Othello Maria Harris-Jefferson (February 23, 1905 – September 26, 1988) was an American educator and activist from Texas. From 1929 to the 1960s, she taught at Bluefield State Teachers College in West Virginia, where the Othello Harris-Jefferson Student Center is named in her honor.

== Early life and education ==
Harris was born in Brenham, Texas, the daughter of Gertrude Smith. Her mother was a dressmaker. She graduated from Dallas Colored High School in 1918, and from Howard University in 1922. She earned a master's degree from Columbia University and began doctoral work there. She was a member of the Delta Sigma Theta sorority.

== Career ==
Harris taught education, psychology, drama, and speech classes and was supervisor of elementary education at Bluefield State Teachers College (now Bluefield State University) in West Virginia, from 1929 until the 1960s. In 1936 she helped start a graduate chapter of Delta Sigma Theta, at an event in her home. She was also a member of The Links.

Harris-Jefferson founded Bluefield State's Touchstone Guild and Aesthetic Club, both for students interested in the theatre. In time, the Aesthetic Club became more political in its interests, and it merged with the local NAACP chapter to work for civil rights causes. In 1954, she made a series of lectures in the Dallas, Texas, area. She helped to desegregate the lunch counters in Bluefield, and in 1965, she was honored by the Bluefield NAACP for her work.

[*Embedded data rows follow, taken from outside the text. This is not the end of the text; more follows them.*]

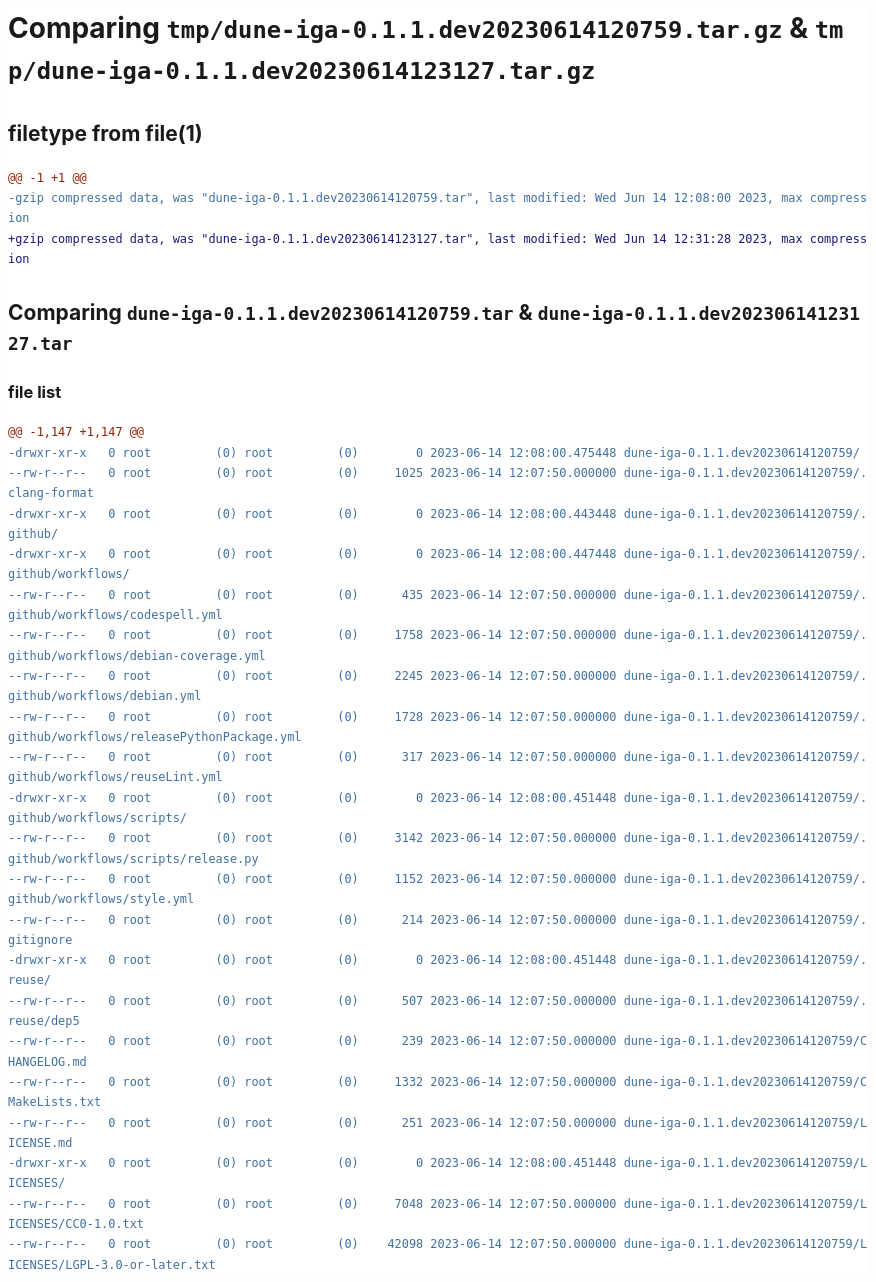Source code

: # Comparing `tmp/dune-iga-0.1.1.dev20230614120759.tar.gz` & `tmp/dune-iga-0.1.1.dev20230614123127.tar.gz`

## filetype from file(1)

```diff
@@ -1 +1 @@
-gzip compressed data, was "dune-iga-0.1.1.dev20230614120759.tar", last modified: Wed Jun 14 12:08:00 2023, max compression
+gzip compressed data, was "dune-iga-0.1.1.dev20230614123127.tar", last modified: Wed Jun 14 12:31:28 2023, max compression
```

## Comparing `dune-iga-0.1.1.dev20230614120759.tar` & `dune-iga-0.1.1.dev20230614123127.tar`

### file list

```diff
@@ -1,147 +1,147 @@
-drwxr-xr-x   0 root         (0) root         (0)        0 2023-06-14 12:08:00.475448 dune-iga-0.1.1.dev20230614120759/
--rw-r--r--   0 root         (0) root         (0)     1025 2023-06-14 12:07:50.000000 dune-iga-0.1.1.dev20230614120759/.clang-format
-drwxr-xr-x   0 root         (0) root         (0)        0 2023-06-14 12:08:00.443448 dune-iga-0.1.1.dev20230614120759/.github/
-drwxr-xr-x   0 root         (0) root         (0)        0 2023-06-14 12:08:00.447448 dune-iga-0.1.1.dev20230614120759/.github/workflows/
--rw-r--r--   0 root         (0) root         (0)      435 2023-06-14 12:07:50.000000 dune-iga-0.1.1.dev20230614120759/.github/workflows/codespell.yml
--rw-r--r--   0 root         (0) root         (0)     1758 2023-06-14 12:07:50.000000 dune-iga-0.1.1.dev20230614120759/.github/workflows/debian-coverage.yml
--rw-r--r--   0 root         (0) root         (0)     2245 2023-06-14 12:07:50.000000 dune-iga-0.1.1.dev20230614120759/.github/workflows/debian.yml
--rw-r--r--   0 root         (0) root         (0)     1728 2023-06-14 12:07:50.000000 dune-iga-0.1.1.dev20230614120759/.github/workflows/releasePythonPackage.yml
--rw-r--r--   0 root         (0) root         (0)      317 2023-06-14 12:07:50.000000 dune-iga-0.1.1.dev20230614120759/.github/workflows/reuseLint.yml
-drwxr-xr-x   0 root         (0) root         (0)        0 2023-06-14 12:08:00.451448 dune-iga-0.1.1.dev20230614120759/.github/workflows/scripts/
--rw-r--r--   0 root         (0) root         (0)     3142 2023-06-14 12:07:50.000000 dune-iga-0.1.1.dev20230614120759/.github/workflows/scripts/release.py
--rw-r--r--   0 root         (0) root         (0)     1152 2023-06-14 12:07:50.000000 dune-iga-0.1.1.dev20230614120759/.github/workflows/style.yml
--rw-r--r--   0 root         (0) root         (0)      214 2023-06-14 12:07:50.000000 dune-iga-0.1.1.dev20230614120759/.gitignore
-drwxr-xr-x   0 root         (0) root         (0)        0 2023-06-14 12:08:00.451448 dune-iga-0.1.1.dev20230614120759/.reuse/
--rw-r--r--   0 root         (0) root         (0)      507 2023-06-14 12:07:50.000000 dune-iga-0.1.1.dev20230614120759/.reuse/dep5
--rw-r--r--   0 root         (0) root         (0)      239 2023-06-14 12:07:50.000000 dune-iga-0.1.1.dev20230614120759/CHANGELOG.md
--rw-r--r--   0 root         (0) root         (0)     1332 2023-06-14 12:07:50.000000 dune-iga-0.1.1.dev20230614120759/CMakeLists.txt
--rw-r--r--   0 root         (0) root         (0)      251 2023-06-14 12:07:50.000000 dune-iga-0.1.1.dev20230614120759/LICENSE.md
-drwxr-xr-x   0 root         (0) root         (0)        0 2023-06-14 12:08:00.451448 dune-iga-0.1.1.dev20230614120759/LICENSES/
--rw-r--r--   0 root         (0) root         (0)     7048 2023-06-14 12:07:50.000000 dune-iga-0.1.1.dev20230614120759/LICENSES/CC0-1.0.txt
--rw-r--r--   0 root         (0) root         (0)    42098 2023-06-14 12:07:50.000000 dune-iga-0.1.1.dev20230614120759/LICENSES/LGPL-3.0-or-later.txt
```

== Personal life and legacy ==
Harris married fellow educator Phillip Grant Jefferson in 1932. Her husband died in 1986, and she died in 1988. At Bluefield State, the Othello Harris-Jefferson Student Center was named in her memory in 2000. In 2022, large framed portraits of Harris-Jefferson and her husband turned up at an auction house, and were donated to Bluefield State University.